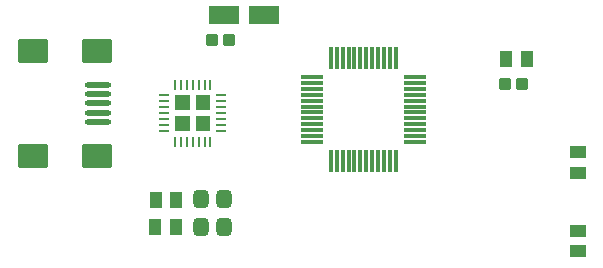
<source format=gtp>
G04*
G04 #@! TF.GenerationSoftware,Altium Limited,Altium Designer,20.2.5 (213)*
G04*
G04 Layer_Color=8421504*
%FSLAX44Y44*%
%MOMM*%
G71*
G04*
G04 #@! TF.SameCoordinates,3C0D8923-7957-4DC4-8908-925B2C91420C*
G04*
G04*
G04 #@! TF.FilePolarity,Positive*
G04*
G01*
G75*
G04:AMPARAMS|DCode=14|XSize=0.3mm|YSize=1.9mm|CornerRadius=0.015mm|HoleSize=0mm|Usage=FLASHONLY|Rotation=90.000|XOffset=0mm|YOffset=0mm|HoleType=Round|Shape=RoundedRectangle|*
%AMROUNDEDRECTD14*
21,1,0.3000,1.8700,0,0,90.0*
21,1,0.2700,1.9000,0,0,90.0*
1,1,0.0300,0.9350,0.1350*
1,1,0.0300,0.9350,-0.1350*
1,1,0.0300,-0.9350,-0.1350*
1,1,0.0300,-0.9350,0.1350*
%
%ADD14ROUNDEDRECTD14*%
G04:AMPARAMS|DCode=15|XSize=0.3mm|YSize=1.9mm|CornerRadius=0.015mm|HoleSize=0mm|Usage=FLASHONLY|Rotation=180.000|XOffset=0mm|YOffset=0mm|HoleType=Round|Shape=RoundedRectangle|*
%AMROUNDEDRECTD15*
21,1,0.3000,1.8700,0,0,180.0*
21,1,0.2700,1.9000,0,0,180.0*
1,1,0.0300,-0.1350,0.9350*
1,1,0.0300,0.1350,0.9350*
1,1,0.0300,0.1350,-0.9350*
1,1,0.0300,-0.1350,-0.9350*
%
%ADD15ROUNDEDRECTD15*%
G04:AMPARAMS|DCode=16|XSize=2.5mm|YSize=2mm|CornerRadius=0.1mm|HoleSize=0mm|Usage=FLASHONLY|Rotation=180.000|XOffset=0mm|YOffset=0mm|HoleType=Round|Shape=RoundedRectangle|*
%AMROUNDEDRECTD16*
21,1,2.5000,1.8000,0,0,180.0*
21,1,2.3000,2.0000,0,0,180.0*
1,1,0.2000,-1.1500,0.9000*
1,1,0.2000,1.1500,0.9000*
1,1,0.2000,1.1500,-0.9000*
1,1,0.2000,-1.1500,-0.9000*
%
%ADD16ROUNDEDRECTD16*%
%ADD17O,2.2500X0.5000*%
%ADD18R,0.2540X0.9000*%
%ADD19R,0.9000X0.2540*%
G04:AMPARAMS|DCode=20|XSize=1.1mm|YSize=1.4mm|CornerRadius=0.055mm|HoleSize=0mm|Usage=FLASHONLY|Rotation=90.000|XOffset=0mm|YOffset=0mm|HoleType=Round|Shape=RoundedRectangle|*
%AMROUNDEDRECTD20*
21,1,1.1000,1.2900,0,0,90.0*
21,1,0.9900,1.4000,0,0,90.0*
1,1,0.1100,0.6450,0.4950*
1,1,0.1100,0.6450,-0.4950*
1,1,0.1100,-0.6450,-0.4950*
1,1,0.1100,-0.6450,0.4950*
%
%ADD20ROUNDEDRECTD20*%
G04:AMPARAMS|DCode=21|XSize=1.1mm|YSize=1.4mm|CornerRadius=0.055mm|HoleSize=0mm|Usage=FLASHONLY|Rotation=0.000|XOffset=0mm|YOffset=0mm|HoleType=Round|Shape=RoundedRectangle|*
%AMROUNDEDRECTD21*
21,1,1.1000,1.2900,0,0,0.0*
21,1,0.9900,1.4000,0,0,0.0*
1,1,0.1100,0.4950,-0.6450*
1,1,0.1100,-0.4950,-0.6450*
1,1,0.1100,-0.4950,0.6450*
1,1,0.1100,0.4950,0.6450*
%
%ADD21ROUNDEDRECTD21*%
G04:AMPARAMS|DCode=22|XSize=0.95mm|YSize=0.95mm|CornerRadius=0.0475mm|HoleSize=0mm|Usage=FLASHONLY|Rotation=180.000|XOffset=0mm|YOffset=0mm|HoleType=Round|Shape=RoundedRectangle|*
%AMROUNDEDRECTD22*
21,1,0.9500,0.8550,0,0,180.0*
21,1,0.8550,0.9500,0,0,180.0*
1,1,0.0950,-0.4275,0.4275*
1,1,0.0950,0.4275,0.4275*
1,1,0.0950,0.4275,-0.4275*
1,1,0.0950,-0.4275,-0.4275*
%
%ADD22ROUNDEDRECTD22*%
%ADD23R,2.5000X1.5000*%
G04:AMPARAMS|DCode=24|XSize=1.5mm|YSize=1.3mm|CornerRadius=0.325mm|HoleSize=0mm|Usage=FLASHONLY|Rotation=90.000|XOffset=0mm|YOffset=0mm|HoleType=Round|Shape=RoundedRectangle|*
%AMROUNDEDRECTD24*
21,1,1.5000,0.6500,0,0,90.0*
21,1,0.8500,1.3000,0,0,90.0*
1,1,0.6500,0.3250,0.4250*
1,1,0.6500,0.3250,-0.4250*
1,1,0.6500,-0.3250,-0.4250*
1,1,0.6500,-0.3250,0.4250*
%
%ADD24ROUNDEDRECTD24*%
G36*
X153413Y161770D02*
Y174265D01*
X165940D01*
Y161770D01*
X153413D01*
D02*
G37*
G36*
X153415Y179270D02*
Y191795D01*
X165940D01*
Y179270D01*
X153415D01*
D02*
G37*
G36*
X170941Y161770D02*
Y174269D01*
X183440D01*
Y161770D01*
X170941D01*
D02*
G37*
G36*
X170944Y179270D02*
Y191795D01*
X183440D01*
Y179270D01*
X170944D01*
D02*
G37*
D14*
X356390Y207370D02*
D03*
Y202370D02*
D03*
Y197370D02*
D03*
Y192370D02*
D03*
Y187370D02*
D03*
Y182370D02*
D03*
Y177370D02*
D03*
Y172370D02*
D03*
Y167370D02*
D03*
Y162370D02*
D03*
Y157370D02*
D03*
Y152370D02*
D03*
X269390Y207370D02*
D03*
Y202370D02*
D03*
Y197370D02*
D03*
Y192370D02*
D03*
Y187370D02*
D03*
Y182370D02*
D03*
Y177370D02*
D03*
Y172370D02*
D03*
Y167370D02*
D03*
Y162370D02*
D03*
Y157370D02*
D03*
Y152370D02*
D03*
D15*
X285390Y136370D02*
D03*
X290390D02*
D03*
X295390D02*
D03*
X300390D02*
D03*
X305390D02*
D03*
X310390D02*
D03*
X315390D02*
D03*
X320390D02*
D03*
X325390D02*
D03*
X330390D02*
D03*
X335390D02*
D03*
X340390D02*
D03*
Y223370D02*
D03*
X285390D02*
D03*
X290390D02*
D03*
X295390D02*
D03*
X300390D02*
D03*
X305390D02*
D03*
X310390D02*
D03*
X315390D02*
D03*
X320390D02*
D03*
X325390D02*
D03*
X330390D02*
D03*
X335390D02*
D03*
D16*
X32850Y229540D02*
D03*
X87350D02*
D03*
X32850Y140540D02*
D03*
X87350D02*
D03*
D17*
X88600Y201040D02*
D03*
Y193040D02*
D03*
Y185040D02*
D03*
Y177040D02*
D03*
Y169040D02*
D03*
D18*
X183440Y200770D02*
D03*
X178440D02*
D03*
X173440D02*
D03*
X168440D02*
D03*
X163440D02*
D03*
X158440D02*
D03*
X153440D02*
D03*
Y152770D02*
D03*
X158440D02*
D03*
X163440D02*
D03*
X168440D02*
D03*
X173440D02*
D03*
X178440D02*
D03*
X183440D02*
D03*
D19*
X144440Y191770D02*
D03*
Y186770D02*
D03*
Y181770D02*
D03*
Y176770D02*
D03*
Y171770D02*
D03*
Y166770D02*
D03*
Y161770D02*
D03*
X192440D02*
D03*
Y166770D02*
D03*
Y171770D02*
D03*
Y176770D02*
D03*
Y181770D02*
D03*
Y186770D02*
D03*
Y191770D02*
D03*
D20*
X495000Y77190D02*
D03*
Y59690D02*
D03*
Y143750D02*
D03*
Y126250D02*
D03*
D21*
X451380Y222730D02*
D03*
X433880D02*
D03*
X136991Y103650D02*
D03*
X154490D02*
D03*
X136840Y80590D02*
D03*
X154340D02*
D03*
D22*
X447480Y201140D02*
D03*
X432980D02*
D03*
X199500Y239000D02*
D03*
X185000D02*
D03*
D23*
X229000Y260000D02*
D03*
X195000D02*
D03*
D24*
X194610Y104110D02*
D03*
X175610D02*
D03*
Y80130D02*
D03*
X194610D02*
D03*
M02*

</source>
═══
— TO DO —
Only the lines containing "YSize" are needed; copy each of them from the data.

— SOLUTION TO THIS TASK —
G04:AMPARAMS|DCode=14|XSize=0.3mm|YSize=1.9mm|CornerRadius=0.015mm|HoleSize=0mm|Usage=FLASHONLY|Rotation=90.000|XOffset=0mm|YOffset=0mm|HoleType=Round|Shape=RoundedRectangle|*
G04:AMPARAMS|DCode=15|XSize=0.3mm|YSize=1.9mm|CornerRadius=0.015mm|HoleSize=0mm|Usage=FLASHONLY|Rotation=180.000|XOffset=0mm|YOffset=0mm|HoleType=Round|Shape=RoundedRectangle|*
G04:AMPARAMS|DCode=16|XSize=2.5mm|YSize=2mm|CornerRadius=0.1mm|HoleSize=0mm|Usage=FLASHONLY|Rotation=180.000|XOffset=0mm|YOffset=0mm|HoleType=Round|Shape=RoundedRectangle|*
G04:AMPARAMS|DCode=20|XSize=1.1mm|YSize=1.4mm|CornerRadius=0.055mm|HoleSize=0mm|Usage=FLASHONLY|Rotation=90.000|XOffset=0mm|YOffset=0mm|HoleType=Round|Shape=RoundedRectangle|*
G04:AMPARAMS|DCode=21|XSize=1.1mm|YSize=1.4mm|CornerRadius=0.055mm|HoleSize=0mm|Usage=FLASHONLY|Rotation=0.000|XOffset=0mm|YOffset=0mm|HoleType=Round|Shape=RoundedRectangle|*
G04:AMPARAMS|DCode=22|XSize=0.95mm|YSize=0.95mm|CornerRadius=0.0475mm|HoleSize=0mm|Usage=FLASHONLY|Rotation=180.000|XOffset=0mm|YOffset=0mm|HoleType=Round|Shape=RoundedRectangle|*
G04:AMPARAMS|DCode=24|XSize=1.5mm|YSize=1.3mm|CornerRadius=0.325mm|HoleSize=0mm|Usage=FLASHONLY|Rotation=90.000|XOffset=0mm|YOffset=0mm|HoleType=Round|Shape=RoundedRectangle|*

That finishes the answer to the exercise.